[[ Data under study open ]]
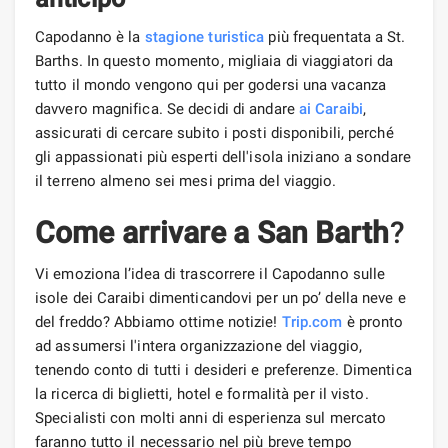
Capodanno è la
stagione turistica
più frequentata a St.
Barths. In questo momento, migliaia di viaggiatori da
tutto il mondo vengono qui per godersi una vacanza
davvero magnifica. Se decidi di andare
ai Caraibi
,
assicurati di cercare subito i posti disponibili, perché
gli appassionati più esperti dell'isola iniziano a sondare
il terreno almeno sei mesi prima del viaggio.
Come arrivare a San Barth
?
Vi emoziona l’idea di trascorrere il Capodanno sulle
isole dei Caraibi dimenticandovi per un po’ della neve e
del freddo? Abbiamo ottime notizie!
Trip.com
è pronto
ad assumersi l'intera organizzazione del viaggio,
tenendo conto di tutti i desideri e preferenze. Dimentica
la ricerca di biglietti, hotel e formalità per il visto.
Specialisti con molti anni di esperienza sul mercato
faranno tutto il necessario nel più breve tempo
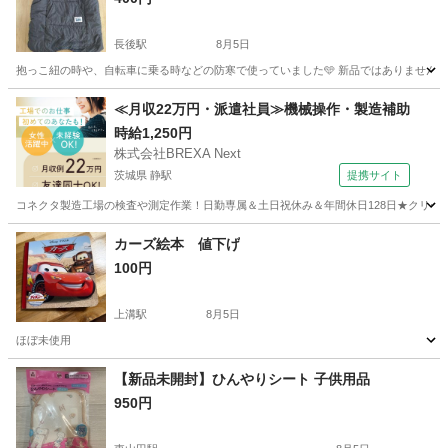
長後駅
8月5日
抱っこ紐の時や、自転車に乗る時などの防寒で使っていました🩵 新品ではありませんが
神奈川
藤沢市
長後駅
ベビー用品
Lee
≪月収22万円・派遣社員≫機械操作・製造補助
時給1,250円
株式会社BREXA Next
茨城県 静駅
提携サイト
コネクタ製造工場の検査や測定作業！日勤専属＆土日祝休み＆年間休日128日★クリーン
茨城
常陸大宮市
静駅
その他
カーズ絵本 値下げ
100円
上溝駅
8月5日
ほぼ未使用
神奈川
相模原市
上溝駅
キッズ用品
カーズ
【新品未開封】ひんやりシート 子供用品
950円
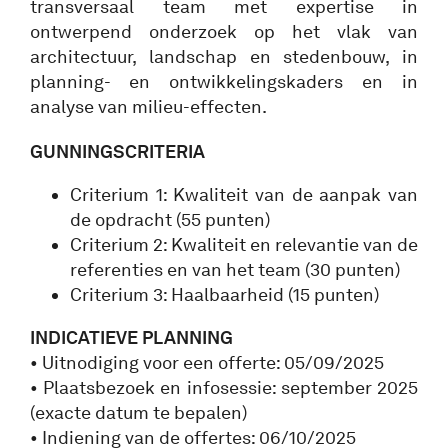
transversaal team met expertise in
ontwerpend onderzoek op het vlak van
architectuur, landschap en stedenbouw, in
planning- en ontwikkelingskaders en in
analyse van milieu-effecten.
GUNNINGSCRITERIA
Criterium 1: Kwaliteit van de aanpak van
de opdracht (55 punten)
Criterium 2: Kwaliteit en relevantie van de
referenties en van het team (30 punten)
Criterium 3: Haalbaarheid (15 punten)
INDICATIEVE PLANNING
• Uitnodiging voor een offerte: 05/09/2025
• Plaatsbezoek en infosessie: september 2025
(exacte datum te bepalen)
• Indiening van de offertes: 06/10/2025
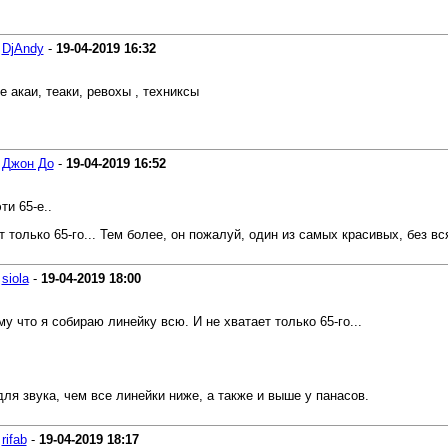
-
DjAndy
-
19-04-2019
16:32
 акаи, теаки, ревохы , техниксы
-
Джон До
-
19-04-2019
16:52
ти 65-е..
только 65-го... Тем более, он пожалуй, один из самых красивых, без вс
-
siola
-
19-04-2019
18:00
у что я собираю линейку всю. И не хватает только 65-го...
ля звука, чем все линейки ниже, а также и выше у панасов.
-
rifab
-
19-04-2019
18:17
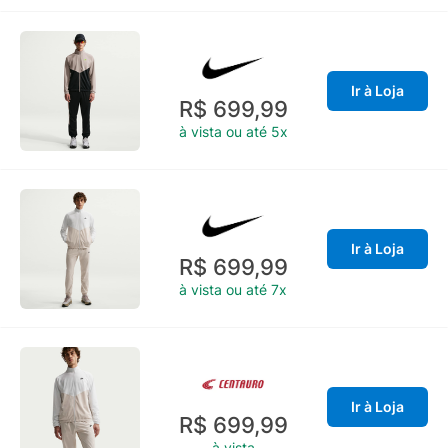
Ir à Loja
R$ 699,99
à vista ou até 5x
Ir à Loja
R$ 699,99
à vista ou até 7x
Ir à Loja
R$ 699,99
à vista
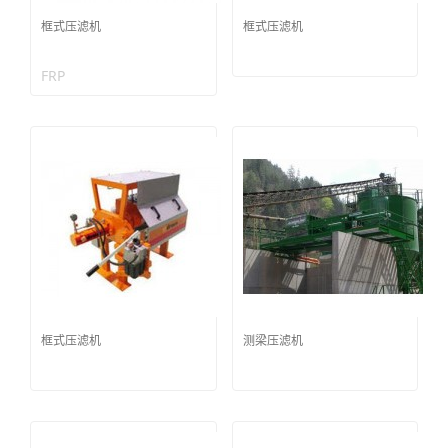
框式压滤机
框式压滤机
FRP
框式压滤机
测梁压滤机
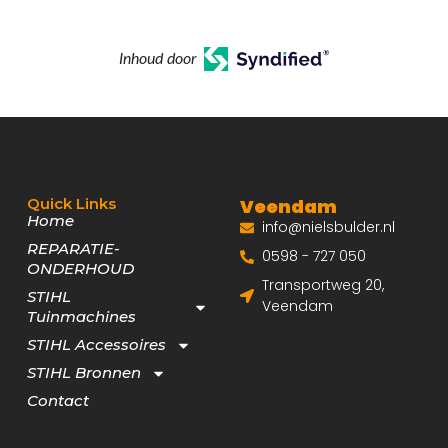
Inhoud door
Quick Links
Veendam
Home
info@nielsbulder.nl
REPARATIE-
0598 - 727 050
ONDERHOUD
Transportweg 20,
STIHL
Veendam
Tuinmachines
STIHL Accessoires
STIHL Bronnen
Contact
[[ Data under study closed ]]
Written task
Go through the records above, find each line with the string "team", and copy it.

Exercise answer
transversaal team met expertise in
referenties en van het team (30 punten)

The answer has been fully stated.